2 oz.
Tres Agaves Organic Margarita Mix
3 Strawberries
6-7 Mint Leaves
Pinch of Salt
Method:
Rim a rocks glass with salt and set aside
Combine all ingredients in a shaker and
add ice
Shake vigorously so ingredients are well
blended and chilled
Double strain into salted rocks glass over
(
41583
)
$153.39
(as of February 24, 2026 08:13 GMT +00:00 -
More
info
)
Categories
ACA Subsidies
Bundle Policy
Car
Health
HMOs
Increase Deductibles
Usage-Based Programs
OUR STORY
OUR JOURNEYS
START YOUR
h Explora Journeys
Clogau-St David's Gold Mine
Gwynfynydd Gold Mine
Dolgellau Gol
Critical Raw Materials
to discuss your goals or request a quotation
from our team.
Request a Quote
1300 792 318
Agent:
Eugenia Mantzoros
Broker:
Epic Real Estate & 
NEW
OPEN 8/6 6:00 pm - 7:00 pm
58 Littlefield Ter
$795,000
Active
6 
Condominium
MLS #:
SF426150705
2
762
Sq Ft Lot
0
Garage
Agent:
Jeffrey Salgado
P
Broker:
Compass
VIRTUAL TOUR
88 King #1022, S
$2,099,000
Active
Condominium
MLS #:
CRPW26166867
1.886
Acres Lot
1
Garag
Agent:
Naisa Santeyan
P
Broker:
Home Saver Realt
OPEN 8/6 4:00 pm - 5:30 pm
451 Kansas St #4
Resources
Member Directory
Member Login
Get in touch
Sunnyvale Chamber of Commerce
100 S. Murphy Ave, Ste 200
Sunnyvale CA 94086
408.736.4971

● ● ● ● ● ● ●

* Exercise requirements
Pull every line containing the string "ingredients" out of the data above and copy it.

* Result for this task
Combine all ingredients in a shaker and
Shake vigorously so ingredients are well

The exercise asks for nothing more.